Identify each line in the records below that contains the string "Example", and copy those lines out in full.

— Start Extracted records —

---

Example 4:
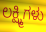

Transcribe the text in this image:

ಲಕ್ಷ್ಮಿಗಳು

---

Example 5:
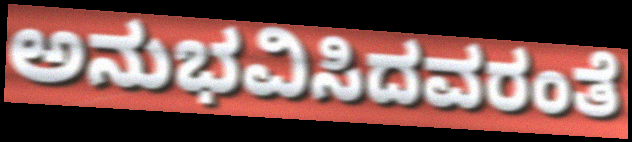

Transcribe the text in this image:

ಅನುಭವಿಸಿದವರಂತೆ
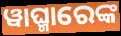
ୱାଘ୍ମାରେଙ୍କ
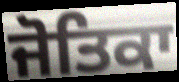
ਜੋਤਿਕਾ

— End Extracted records —
— Start Extracted records —

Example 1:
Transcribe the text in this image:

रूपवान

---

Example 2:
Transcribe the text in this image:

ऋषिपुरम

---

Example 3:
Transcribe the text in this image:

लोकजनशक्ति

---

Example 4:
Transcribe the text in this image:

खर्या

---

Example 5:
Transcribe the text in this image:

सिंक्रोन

— End Extracted records —

- _Problem solution_
Example 4:
Example 5:
Example 1:
Example 2:
Example 3:
Example 4:
Example 5:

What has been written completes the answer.